TERM, TERMINATION, CANCELLATION. (a) This Agreement shall commence on the Effective Date and shall continue in full force and effect for a period of [***] years, unless (i) extended upon mutual agreement of the Parties; or (ii) terminated earlier in accordance with the other provisions of this Agreement; (b) Except as set forth in Section 6, Discovery may for any reason and at any time terminate the Program prior to completion of the Program by giving 180 days written notice to Laureate. In such event Laureate shall comply with such notice to terminate work on the Program by the expiration of such 180 day notice period and use its commercially reasonable efforts to reduce cost to Discovery and, provided, however, that upon such termination, Discovery shall pay Laureate all of Laureate's costs incurred up to and through the expiration of such ninety (90) notice period (for each Service Fee for which the final installment payment is not due and owing prior to the expiration of such 180 day period, Laureate shall be compensated for the services performed with respect to such Service Fee on an hourly basis based on Laureate's then current hourly rates). (c) Laureate may for any reason terminate the program by giving one year written notice to Discovery, unless Discovery consents to such shorter termination period (which consent shall not be unreasonably withheld by Discovery after giving effect to the following factors: the existence of fully-operational, alternative manufacturing facilities; regulatory review requirement; Discovery's then existing contractual obligations with respect to manufacturing facilities; and the degree of inventory buildup that may have been or is to be provided by Laureate prior to such termination).

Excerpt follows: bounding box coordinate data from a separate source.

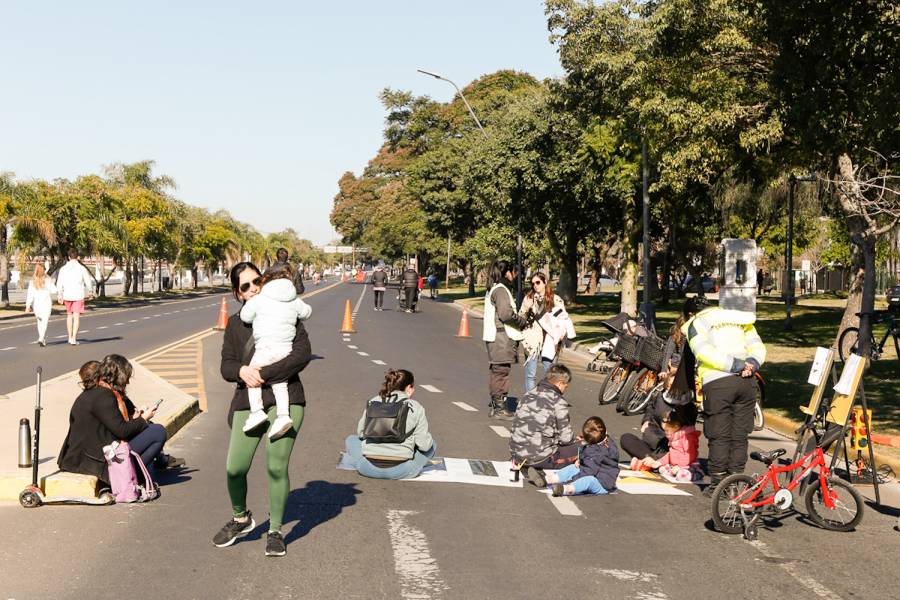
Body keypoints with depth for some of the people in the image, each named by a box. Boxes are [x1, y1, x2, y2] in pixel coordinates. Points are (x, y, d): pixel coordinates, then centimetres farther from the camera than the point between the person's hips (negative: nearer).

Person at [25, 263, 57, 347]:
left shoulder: (32, 282, -4)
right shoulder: (48, 280, -8)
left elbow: (30, 294, -8)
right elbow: (54, 290, -5)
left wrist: (28, 306, -7)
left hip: (36, 304, 2)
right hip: (46, 304, -2)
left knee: (40, 322, 20)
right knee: (44, 322, -4)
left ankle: (43, 340, 25)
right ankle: (41, 339, -22)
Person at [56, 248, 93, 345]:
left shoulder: (63, 269, -2)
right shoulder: (81, 268, -8)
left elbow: (59, 283, -1)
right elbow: (88, 281, -3)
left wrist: (60, 295, 9)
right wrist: (90, 290, 17)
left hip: (67, 295, 3)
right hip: (78, 295, -3)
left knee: (69, 315, 19)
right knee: (76, 316, -2)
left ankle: (70, 337, 24)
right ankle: (74, 338, -12)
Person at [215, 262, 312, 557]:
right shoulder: (235, 324, 14)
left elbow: (303, 354, -10)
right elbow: (226, 366, 10)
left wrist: (264, 374, -14)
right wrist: (242, 371, -14)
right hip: (248, 401, 3)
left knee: (276, 466, -8)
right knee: (235, 468, -5)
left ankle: (275, 531, 11)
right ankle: (240, 519, 24)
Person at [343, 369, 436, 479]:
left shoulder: (372, 403, 5)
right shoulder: (416, 408, -4)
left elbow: (360, 433, 12)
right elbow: (424, 445, -5)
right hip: (400, 472, -1)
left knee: (351, 439, 31)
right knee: (431, 445, 23)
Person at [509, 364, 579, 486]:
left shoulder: (527, 396, 10)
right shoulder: (558, 402, -11)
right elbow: (565, 438, -9)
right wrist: (575, 439, 13)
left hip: (517, 454, 7)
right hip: (540, 456, -7)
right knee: (579, 448, 9)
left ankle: (525, 467, 6)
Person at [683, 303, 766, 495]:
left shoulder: (696, 323, 10)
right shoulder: (740, 320, 27)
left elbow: (704, 352, -10)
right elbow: (758, 348, 12)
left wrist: (737, 365, -12)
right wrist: (750, 365, -5)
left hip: (718, 383, -4)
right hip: (747, 381, 5)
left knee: (719, 437, 3)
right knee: (740, 436, 12)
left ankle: (718, 484, 7)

Information marked by [***] has been omitted pursuant to a request for confidential treatment. The omitted portion has been separately filed with the Securities and Exchange Commission. TECHNOLOGY TRANSFER AND MANUFACTURING AGREEMENT (d) The termination of this Agreement for any reason shall not relieve either Party of its obligation to the other Party for obligations in respect of (i) compensation for services performed (Sections 8, 9 and 9 and Appendix 6); (ii) confidentiality of information (Section 10); (iii) work product (Section 11), (iv) inventions and patents (Section 12); (v) insurance (Section 14); (vi) indemnification (Section 19); and (vii) consents for advertising purposes and publications (Section 22).